A Georgia teacher who compared students T-shirts bearing President Trump’s “Make America Great Again” slogan to swastikas has resigned from her job.
Lyn Orletsky, who taught at River Ridge High School in Woodstock, resigned from her position after receiving death threats.
The former math teacher released a statement explaining her decision:
After attacks on my character and threats on my life, I have made the decision to resign from my teaching position at River Ridge High School. While in hindsight I would have handled the situation differently, the outcry over this incident has been disproportionate to the event itself.
Orletsky had been placed on leave and removed from her classroom in September after a student’s video posted on the conservative student website Turning Point USA showed the teacher ordering students to take off their Trump-supporting T-shirts went viral and gained national media attention.

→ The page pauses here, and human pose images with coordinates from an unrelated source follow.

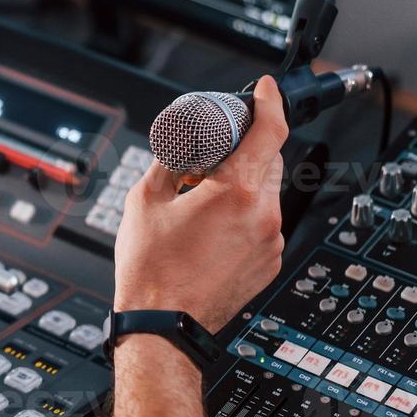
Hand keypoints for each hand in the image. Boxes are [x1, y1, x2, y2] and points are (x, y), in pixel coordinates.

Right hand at [113, 75, 288, 332]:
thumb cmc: (152, 271)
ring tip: (203, 198)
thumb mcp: (145, 200)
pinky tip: (212, 228)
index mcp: (236, 192)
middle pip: (269, 160)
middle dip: (245, 150)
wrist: (164, 325)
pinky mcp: (269, 262)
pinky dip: (244, 215)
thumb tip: (178, 144)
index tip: (266, 91)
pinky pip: (264, 224)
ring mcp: (271, 242)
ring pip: (266, 194)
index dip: (270, 103)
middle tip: (212, 154)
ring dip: (242, 185)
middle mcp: (264, 216)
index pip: (270, 131)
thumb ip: (168, 162)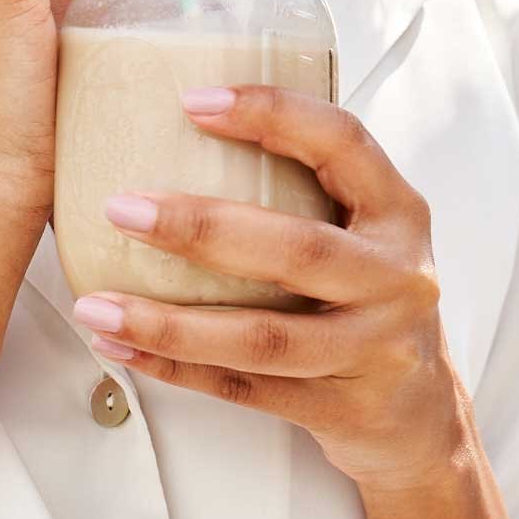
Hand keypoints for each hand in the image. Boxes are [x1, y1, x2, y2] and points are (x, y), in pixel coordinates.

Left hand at [70, 84, 469, 493]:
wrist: (421, 415)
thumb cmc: (368, 301)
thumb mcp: (362, 233)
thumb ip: (303, 189)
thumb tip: (178, 132)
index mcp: (398, 212)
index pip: (342, 142)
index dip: (272, 114)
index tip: (193, 103)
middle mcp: (396, 275)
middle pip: (295, 249)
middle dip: (199, 228)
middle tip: (121, 209)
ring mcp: (375, 348)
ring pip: (263, 337)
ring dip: (170, 322)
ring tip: (97, 307)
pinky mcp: (344, 408)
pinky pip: (247, 390)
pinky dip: (178, 369)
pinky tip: (124, 349)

In the video, she told the two students wearing the “Make America Great Again” T-shirts that wearing the shirts is like wearing a swastika because the phrase had been coined by hate groups, and ordered them to leave the classroom.
“Just like you cannot wear a swastika to school, you cannot wear ‘Make America Great Again’ like that,” the teacher told the students.
Orletsky defended her decision to kick the students out of her class, claiming that she did not want minority students to feel threatened and that her decision had nothing to do with politics.
The controversy did not end there. State Senator Michael Williams (R-Cumming), who launched a 2018 gubernatorial bid in Georgia, organized a protest to demand that the school board fire Orletsky in late September.
The Cherokee County School Board will consider her resignation at Thursday’s board meeting.